- _Given text_:
# swapmeet find!  51 raliegh superbe



## redline1968 (Apr 7, 2009)

i cant beleive it!  this all original ( except the peddles) 1951 raliegh.   it has the rear dyno all the clips  wires and the light also the battery tube along with the original key, seat, paint and the crome even the tires are original!  its missing the pump.  all for 75.00!!!!  this baby rides like new.  the paint is oxidized and will buff out nice. only problem is the gold pinstripes will wear out with the polish. iam goimg to try to save them.

mark


----------



## sailorbenjamin (Apr 7, 2009)

Oh mann.  That's a score!


----------



## redline1968 (Apr 8, 2009)

ya it's cool score but some of the stripes might be a gone and the made in england decal  along with the raleigh decal.   the green paint is great.
how rare is the battery tube i've never seen one before.
mark


----------



## saxman (Apr 13, 2009)

I think it is pretty lucky the rear center fender mount is not even broken. Those things used to break like clockwork on my Raleigh, when I was a kid. I remember I finally cobbled one out of a piece of coathanger.


----------



## ColtSAA45 (Apr 15, 2009)

That is fantastic find! Im jealous!


----------



## redline1968 (Apr 15, 2009)

ya its great bike im in the teardown and polishing up stage. most of the stripes were worn down and iam saving the rest.  this is a time capsule nothing is gone only the peddles and pump.  i do have a problem with the chaingaurd comming off. how the heck does it come off?  all the crome is in great shape and needs polish only.   its just too weird to see a 58 year old bike with all the componets in great original shape. will post the after cleaning pictures.

mark


----------



## ColtSAA45 (Apr 16, 2009)

Im looking foward to "after" photos!


----------



## crank (Apr 16, 2009)

*wow*

You killed! An absolutely stellar example. The reflectors on the pedals give them away as replacements but everything else is perfect. You should be able to wax out that finish without losing the pins. Show pics!


----------



## Doohickie (Apr 26, 2009)

On scale of 1 to 10, this find is about 3,264! :eek:


----------

- _Given data_:
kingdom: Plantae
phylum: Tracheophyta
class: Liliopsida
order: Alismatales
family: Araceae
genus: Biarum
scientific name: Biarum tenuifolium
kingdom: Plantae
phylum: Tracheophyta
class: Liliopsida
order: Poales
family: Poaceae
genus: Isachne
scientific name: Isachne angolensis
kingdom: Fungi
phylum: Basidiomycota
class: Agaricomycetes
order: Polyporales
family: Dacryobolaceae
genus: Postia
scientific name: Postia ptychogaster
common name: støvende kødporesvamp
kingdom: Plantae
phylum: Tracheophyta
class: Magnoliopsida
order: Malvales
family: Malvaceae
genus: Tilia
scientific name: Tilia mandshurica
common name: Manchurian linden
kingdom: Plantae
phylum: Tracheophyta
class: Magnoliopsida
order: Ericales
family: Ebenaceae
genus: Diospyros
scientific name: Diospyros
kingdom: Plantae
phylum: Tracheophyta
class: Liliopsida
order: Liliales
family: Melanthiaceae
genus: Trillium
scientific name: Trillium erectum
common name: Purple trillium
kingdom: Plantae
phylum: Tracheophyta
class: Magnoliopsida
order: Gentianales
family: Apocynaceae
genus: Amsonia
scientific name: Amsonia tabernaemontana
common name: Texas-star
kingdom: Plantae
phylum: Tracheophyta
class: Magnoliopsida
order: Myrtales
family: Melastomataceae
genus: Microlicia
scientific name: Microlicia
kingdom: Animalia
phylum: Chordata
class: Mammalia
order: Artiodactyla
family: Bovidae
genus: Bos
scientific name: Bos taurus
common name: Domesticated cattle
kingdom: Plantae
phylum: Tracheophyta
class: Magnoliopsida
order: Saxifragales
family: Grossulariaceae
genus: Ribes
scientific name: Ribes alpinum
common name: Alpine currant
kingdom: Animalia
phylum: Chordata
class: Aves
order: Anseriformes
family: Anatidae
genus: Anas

- _To be done_:
**1)** Answer these questions from the Raleigh thread, one per line.
(a) What price did redline1968 pay for the bike?
(b) What color is the bike's paint?
(c) What did saxman use to make a replacement rear center fender mount as a kid?
**2)** Copy out everything in the Raleigh thread from "ya it's cool" down to "seen one before.".

- _The solutions_:
**1)**
(a) 75.00
(b) Green
(c) A piece of coathanger

**2)**
ya it's cool score but some of the stripes might be a gone and the made in england decal  along with the raleigh decal.   the green paint is great.
how rare is the battery tube i've never seen one before.